In my experience of working in or on countries characterised by patrimonial or authoritarian governance, and in those with civil war, humanitarian aid is non-negotiable, with support to NGOs not far behind. Humanitarian aid is not easily ring-fenced from political interference, however, as illustrated by the frequent invocation of International Humanitarian Law. The EUEuropean Union is the latest to engage on this topic, with an enhanced policy championing IHL, to protect both civilians and aid workers.
At the other end of the scale, budget support is usually the first domino to fall, as it just has for the EUEuropean Union in Ethiopia. That leaves quite a bit in the middle, including sector support, ‘state-building contracts’, and individual projects. Clearly, donors have difficult hands to play. They do not want the poor who benefit from aid projects to pay the price of poor governance. They know conditionality has limited impact. But they also know that the taxpayers in their own countries who pay for aid simply hate corruption and ‘waste’. In their shoes I would think about how game theory might help them negotiate with recipients, re-reading the work of Paul Mosley and Elinor Ostrom. But I would also be looking for non-aid levers of influence.

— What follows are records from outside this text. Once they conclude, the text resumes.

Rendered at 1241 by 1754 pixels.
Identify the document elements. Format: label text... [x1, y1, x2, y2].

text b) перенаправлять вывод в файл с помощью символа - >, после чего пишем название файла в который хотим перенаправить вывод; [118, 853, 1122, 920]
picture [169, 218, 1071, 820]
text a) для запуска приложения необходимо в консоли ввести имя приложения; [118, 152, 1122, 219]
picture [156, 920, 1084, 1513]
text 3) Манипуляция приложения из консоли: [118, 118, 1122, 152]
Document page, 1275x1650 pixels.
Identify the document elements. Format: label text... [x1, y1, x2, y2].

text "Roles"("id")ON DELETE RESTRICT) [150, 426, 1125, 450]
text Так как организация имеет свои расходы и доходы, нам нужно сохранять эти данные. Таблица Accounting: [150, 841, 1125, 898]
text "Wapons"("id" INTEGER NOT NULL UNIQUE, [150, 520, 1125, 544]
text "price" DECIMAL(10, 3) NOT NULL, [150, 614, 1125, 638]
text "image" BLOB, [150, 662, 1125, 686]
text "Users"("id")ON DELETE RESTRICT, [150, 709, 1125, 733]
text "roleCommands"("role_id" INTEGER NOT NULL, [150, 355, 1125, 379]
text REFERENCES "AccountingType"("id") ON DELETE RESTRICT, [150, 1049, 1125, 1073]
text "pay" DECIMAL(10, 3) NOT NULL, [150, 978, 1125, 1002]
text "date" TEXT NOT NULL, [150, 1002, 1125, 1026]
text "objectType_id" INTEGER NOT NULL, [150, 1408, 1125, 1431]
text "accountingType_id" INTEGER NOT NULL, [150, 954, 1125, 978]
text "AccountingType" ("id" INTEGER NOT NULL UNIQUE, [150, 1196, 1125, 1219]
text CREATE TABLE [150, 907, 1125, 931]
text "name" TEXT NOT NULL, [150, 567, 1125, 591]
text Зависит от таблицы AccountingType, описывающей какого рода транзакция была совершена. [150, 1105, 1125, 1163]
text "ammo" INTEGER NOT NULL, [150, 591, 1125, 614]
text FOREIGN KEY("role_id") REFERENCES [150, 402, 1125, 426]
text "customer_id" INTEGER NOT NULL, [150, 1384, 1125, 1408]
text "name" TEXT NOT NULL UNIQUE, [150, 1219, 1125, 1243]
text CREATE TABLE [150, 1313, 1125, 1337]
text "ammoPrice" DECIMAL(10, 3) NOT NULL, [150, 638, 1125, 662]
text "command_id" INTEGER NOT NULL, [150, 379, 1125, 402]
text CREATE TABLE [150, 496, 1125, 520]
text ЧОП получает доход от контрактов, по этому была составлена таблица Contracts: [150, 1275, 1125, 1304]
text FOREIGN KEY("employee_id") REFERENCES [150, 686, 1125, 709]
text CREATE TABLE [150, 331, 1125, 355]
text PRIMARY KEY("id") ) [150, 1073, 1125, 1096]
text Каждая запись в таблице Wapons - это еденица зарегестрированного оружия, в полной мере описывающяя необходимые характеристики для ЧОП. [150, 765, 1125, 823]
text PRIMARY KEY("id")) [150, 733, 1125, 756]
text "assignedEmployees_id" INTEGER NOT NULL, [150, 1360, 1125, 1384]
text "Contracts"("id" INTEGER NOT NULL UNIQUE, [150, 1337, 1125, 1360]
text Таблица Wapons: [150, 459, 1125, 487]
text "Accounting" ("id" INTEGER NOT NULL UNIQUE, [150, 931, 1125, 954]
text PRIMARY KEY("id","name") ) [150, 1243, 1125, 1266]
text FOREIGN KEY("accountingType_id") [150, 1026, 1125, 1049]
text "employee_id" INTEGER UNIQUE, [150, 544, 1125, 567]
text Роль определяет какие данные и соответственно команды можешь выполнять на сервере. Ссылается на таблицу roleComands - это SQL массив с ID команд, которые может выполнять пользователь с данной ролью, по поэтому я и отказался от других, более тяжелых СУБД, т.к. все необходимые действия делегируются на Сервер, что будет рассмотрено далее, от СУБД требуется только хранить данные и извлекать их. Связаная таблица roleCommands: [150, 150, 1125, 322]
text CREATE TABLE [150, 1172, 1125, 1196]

Donors do take human rights seriously, and ministers often come into office with strong statements about an ethical foreign policy, or the non-negotiability of rights. The UK Integrated Review of Security, Defence, Development and Foreign Policy, just published, emphasises the value of open societies, and of ‘universal human rights, the rule of law, free speech, fairness and equality’.
In my experience, though, ministers quite quickly adopt a pragmatic position, focusing on ‘direction of travel’: helpng countries move, in Tim Kelsall’s phrase, from ‘appalling’ through ‘not good but could be better’, and then perhaps eventually to Denmark. Nevertheless, these are difficult and uncomfortable compromises. Military coups and egregious human rights abuses rightly cause outrage: see e.g. Myanmar and the Uighur in China.
In any case, the starting point for any policy has to be a clear-eyed assessment of the human rights situation in a country, and its implications. Donors say ‘they know’, but some of the most uncomfortable reading in Michela Wrong’s book relates to the way in which, she says, (some) donors allow their judgement to be clouded. They ‘need to be needed’ . . . are ‘desperate for success stories’ . . . adopt a ‘hard-nosed attitude to the odd army massacre, journalist’s disappearance or opposition leaders’ assassination’ . . . are ‘prey to groupthink’ . . . and are ‘historically naïve’. Citing historian Gerard Prunier, she says this can be ‘seen as a lingering form of racism’.
The new head of USAID, Samantha Power, is the latest to be tested on this issue – to stand at the point of choice on the decision tree. She brings a strong human rights perspective to her role. Her book, ‘The Education of an idealist’ is a clarion call in that respect. Will she reframe action on human rights, for the US and other donors?